**Work order**
Give back, exactly as written, the lines from the beginning of the listing through the one that contains "User Control |".

Extracted entries: Begin

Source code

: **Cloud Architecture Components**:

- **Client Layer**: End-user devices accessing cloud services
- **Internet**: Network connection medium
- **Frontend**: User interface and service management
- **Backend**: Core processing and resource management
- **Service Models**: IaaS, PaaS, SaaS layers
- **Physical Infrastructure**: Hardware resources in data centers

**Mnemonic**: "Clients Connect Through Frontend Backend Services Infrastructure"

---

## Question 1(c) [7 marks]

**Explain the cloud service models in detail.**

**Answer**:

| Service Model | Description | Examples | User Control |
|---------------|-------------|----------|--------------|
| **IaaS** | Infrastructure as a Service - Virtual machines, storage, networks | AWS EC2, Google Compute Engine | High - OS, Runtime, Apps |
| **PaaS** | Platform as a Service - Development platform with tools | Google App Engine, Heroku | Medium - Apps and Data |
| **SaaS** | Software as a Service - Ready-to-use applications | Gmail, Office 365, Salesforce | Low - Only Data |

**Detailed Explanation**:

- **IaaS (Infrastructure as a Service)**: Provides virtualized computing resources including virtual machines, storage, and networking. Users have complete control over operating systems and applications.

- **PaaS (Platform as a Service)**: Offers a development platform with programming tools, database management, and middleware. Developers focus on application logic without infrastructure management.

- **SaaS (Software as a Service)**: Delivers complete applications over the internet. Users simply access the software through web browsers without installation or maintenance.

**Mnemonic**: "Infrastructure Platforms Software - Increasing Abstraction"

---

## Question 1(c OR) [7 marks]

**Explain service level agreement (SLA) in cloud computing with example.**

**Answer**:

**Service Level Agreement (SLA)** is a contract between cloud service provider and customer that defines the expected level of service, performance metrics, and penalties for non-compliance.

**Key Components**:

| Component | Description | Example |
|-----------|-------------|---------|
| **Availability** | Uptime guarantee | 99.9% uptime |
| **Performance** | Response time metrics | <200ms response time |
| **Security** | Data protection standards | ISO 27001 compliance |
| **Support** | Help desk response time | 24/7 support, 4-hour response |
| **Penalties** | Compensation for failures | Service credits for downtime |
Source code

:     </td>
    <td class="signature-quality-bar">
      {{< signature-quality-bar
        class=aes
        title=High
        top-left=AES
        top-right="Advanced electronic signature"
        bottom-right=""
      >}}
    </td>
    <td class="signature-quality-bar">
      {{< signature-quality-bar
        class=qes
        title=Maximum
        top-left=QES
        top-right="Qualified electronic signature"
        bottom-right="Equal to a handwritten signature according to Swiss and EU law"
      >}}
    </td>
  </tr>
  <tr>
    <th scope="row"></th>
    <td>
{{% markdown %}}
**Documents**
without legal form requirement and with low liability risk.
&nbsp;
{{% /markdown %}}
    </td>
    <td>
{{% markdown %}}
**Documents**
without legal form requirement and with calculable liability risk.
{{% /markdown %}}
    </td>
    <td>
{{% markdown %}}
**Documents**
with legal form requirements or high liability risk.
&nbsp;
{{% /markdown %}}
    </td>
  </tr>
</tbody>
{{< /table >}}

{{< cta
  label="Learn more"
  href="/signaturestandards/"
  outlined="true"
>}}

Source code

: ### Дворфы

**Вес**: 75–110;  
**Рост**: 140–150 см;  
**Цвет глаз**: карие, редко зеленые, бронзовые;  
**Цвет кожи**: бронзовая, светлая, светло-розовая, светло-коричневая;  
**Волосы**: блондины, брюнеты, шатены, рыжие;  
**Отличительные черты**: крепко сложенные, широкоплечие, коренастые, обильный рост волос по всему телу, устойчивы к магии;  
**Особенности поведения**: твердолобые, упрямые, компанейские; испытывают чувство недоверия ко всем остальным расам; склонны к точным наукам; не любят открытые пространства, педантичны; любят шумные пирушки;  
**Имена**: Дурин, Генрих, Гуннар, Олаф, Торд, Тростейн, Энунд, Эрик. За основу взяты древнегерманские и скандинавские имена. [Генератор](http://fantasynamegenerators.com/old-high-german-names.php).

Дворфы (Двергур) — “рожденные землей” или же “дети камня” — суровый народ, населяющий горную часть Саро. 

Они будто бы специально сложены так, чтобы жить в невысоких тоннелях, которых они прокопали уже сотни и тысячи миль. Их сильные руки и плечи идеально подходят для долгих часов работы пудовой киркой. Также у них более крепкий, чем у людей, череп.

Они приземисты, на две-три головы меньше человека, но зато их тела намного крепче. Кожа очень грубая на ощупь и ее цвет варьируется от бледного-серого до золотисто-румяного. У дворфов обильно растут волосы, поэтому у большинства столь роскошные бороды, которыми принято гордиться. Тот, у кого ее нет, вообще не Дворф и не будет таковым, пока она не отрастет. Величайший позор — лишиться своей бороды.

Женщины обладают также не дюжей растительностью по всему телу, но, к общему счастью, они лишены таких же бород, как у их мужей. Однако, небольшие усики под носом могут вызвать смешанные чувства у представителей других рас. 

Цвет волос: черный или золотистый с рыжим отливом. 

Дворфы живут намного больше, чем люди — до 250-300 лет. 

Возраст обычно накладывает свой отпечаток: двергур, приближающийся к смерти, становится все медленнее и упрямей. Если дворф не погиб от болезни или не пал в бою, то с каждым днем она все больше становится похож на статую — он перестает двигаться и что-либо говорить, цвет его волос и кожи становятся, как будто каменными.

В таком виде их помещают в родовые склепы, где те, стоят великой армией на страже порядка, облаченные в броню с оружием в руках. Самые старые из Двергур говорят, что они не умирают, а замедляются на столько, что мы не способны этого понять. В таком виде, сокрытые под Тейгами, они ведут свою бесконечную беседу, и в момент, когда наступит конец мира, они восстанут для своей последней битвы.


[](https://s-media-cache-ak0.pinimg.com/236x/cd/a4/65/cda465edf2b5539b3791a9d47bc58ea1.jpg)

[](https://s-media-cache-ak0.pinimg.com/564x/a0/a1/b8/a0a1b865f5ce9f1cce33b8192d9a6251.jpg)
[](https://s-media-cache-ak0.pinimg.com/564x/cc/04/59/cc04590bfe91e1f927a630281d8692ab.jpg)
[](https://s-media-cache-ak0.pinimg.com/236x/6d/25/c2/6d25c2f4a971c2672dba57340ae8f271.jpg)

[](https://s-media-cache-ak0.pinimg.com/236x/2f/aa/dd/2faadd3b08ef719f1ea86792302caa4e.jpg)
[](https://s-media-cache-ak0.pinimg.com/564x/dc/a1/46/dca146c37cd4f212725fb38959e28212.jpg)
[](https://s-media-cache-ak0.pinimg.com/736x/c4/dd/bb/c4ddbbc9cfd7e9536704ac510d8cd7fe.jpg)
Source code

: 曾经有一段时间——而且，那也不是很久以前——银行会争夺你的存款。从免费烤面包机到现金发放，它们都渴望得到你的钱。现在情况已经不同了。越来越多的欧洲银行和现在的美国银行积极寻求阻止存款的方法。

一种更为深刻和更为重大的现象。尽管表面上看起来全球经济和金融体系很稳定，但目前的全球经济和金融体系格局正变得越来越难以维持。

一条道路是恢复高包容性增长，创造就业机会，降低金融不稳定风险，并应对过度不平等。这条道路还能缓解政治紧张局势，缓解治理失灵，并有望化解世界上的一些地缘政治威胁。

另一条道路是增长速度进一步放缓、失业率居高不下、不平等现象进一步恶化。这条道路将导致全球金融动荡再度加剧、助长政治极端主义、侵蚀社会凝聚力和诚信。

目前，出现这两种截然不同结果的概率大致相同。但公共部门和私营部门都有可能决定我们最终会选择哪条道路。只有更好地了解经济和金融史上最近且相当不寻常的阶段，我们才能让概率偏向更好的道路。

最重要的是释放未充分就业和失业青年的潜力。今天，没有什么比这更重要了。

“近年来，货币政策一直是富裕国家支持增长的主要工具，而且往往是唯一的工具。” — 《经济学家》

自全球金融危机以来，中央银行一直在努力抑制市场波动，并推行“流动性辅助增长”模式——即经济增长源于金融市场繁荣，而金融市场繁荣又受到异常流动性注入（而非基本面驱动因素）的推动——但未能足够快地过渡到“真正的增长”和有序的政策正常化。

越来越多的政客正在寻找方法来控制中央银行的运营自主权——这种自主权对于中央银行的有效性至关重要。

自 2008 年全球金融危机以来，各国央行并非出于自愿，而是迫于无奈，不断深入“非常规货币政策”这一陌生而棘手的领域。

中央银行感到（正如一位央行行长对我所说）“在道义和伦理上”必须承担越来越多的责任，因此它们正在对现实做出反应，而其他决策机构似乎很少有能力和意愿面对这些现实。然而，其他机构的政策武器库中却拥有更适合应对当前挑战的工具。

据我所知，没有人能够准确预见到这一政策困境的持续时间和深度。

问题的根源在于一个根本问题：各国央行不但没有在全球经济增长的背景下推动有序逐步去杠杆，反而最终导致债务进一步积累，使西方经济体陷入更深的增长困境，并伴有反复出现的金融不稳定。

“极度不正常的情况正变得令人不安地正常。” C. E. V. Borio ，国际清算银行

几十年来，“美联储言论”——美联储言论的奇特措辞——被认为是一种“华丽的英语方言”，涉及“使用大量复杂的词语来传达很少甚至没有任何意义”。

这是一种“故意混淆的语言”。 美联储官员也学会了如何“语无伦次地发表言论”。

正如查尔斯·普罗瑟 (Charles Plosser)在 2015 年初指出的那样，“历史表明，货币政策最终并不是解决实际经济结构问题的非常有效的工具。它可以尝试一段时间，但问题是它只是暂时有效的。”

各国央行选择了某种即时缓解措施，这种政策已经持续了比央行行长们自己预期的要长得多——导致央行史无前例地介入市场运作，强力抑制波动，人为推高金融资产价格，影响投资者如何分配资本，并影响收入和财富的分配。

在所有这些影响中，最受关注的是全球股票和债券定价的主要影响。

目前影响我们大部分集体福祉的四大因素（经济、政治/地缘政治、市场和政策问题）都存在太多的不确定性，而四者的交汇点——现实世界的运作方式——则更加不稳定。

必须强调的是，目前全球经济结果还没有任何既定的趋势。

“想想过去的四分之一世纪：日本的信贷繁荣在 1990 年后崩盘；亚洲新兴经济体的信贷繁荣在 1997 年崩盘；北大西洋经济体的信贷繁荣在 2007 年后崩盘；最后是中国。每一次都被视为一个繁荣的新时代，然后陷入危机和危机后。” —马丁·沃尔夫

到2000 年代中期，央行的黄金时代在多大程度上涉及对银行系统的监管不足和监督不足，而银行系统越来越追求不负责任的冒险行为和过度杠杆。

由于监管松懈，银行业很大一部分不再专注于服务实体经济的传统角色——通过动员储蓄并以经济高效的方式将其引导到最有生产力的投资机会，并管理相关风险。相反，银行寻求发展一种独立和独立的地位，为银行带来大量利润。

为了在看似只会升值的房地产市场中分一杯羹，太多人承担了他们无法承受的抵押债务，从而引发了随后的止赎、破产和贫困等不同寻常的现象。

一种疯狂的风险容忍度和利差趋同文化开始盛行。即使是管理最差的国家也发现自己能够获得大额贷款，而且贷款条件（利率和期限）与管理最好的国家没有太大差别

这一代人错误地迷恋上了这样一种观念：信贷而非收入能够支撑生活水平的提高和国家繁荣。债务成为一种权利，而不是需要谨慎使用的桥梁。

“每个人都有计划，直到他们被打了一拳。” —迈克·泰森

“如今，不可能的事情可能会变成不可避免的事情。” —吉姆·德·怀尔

Extracted entries: End

**Response to this task**
Source code

: **Cloud Architecture Components**:

- **Client Layer**: End-user devices accessing cloud services
- **Internet**: Network connection medium
- **Frontend**: User interface and service management
- **Backend**: Core processing and resource management
- **Service Models**: IaaS, PaaS, SaaS layers
- **Physical Infrastructure**: Hardware resources in data centers

**Mnemonic**: "Clients Connect Through Frontend Backend Services Infrastructure"

---

## Question 1(c) [7 marks]

**Explain the cloud service models in detail.**

**Answer**:

| Service Model | Description | Examples | User Control |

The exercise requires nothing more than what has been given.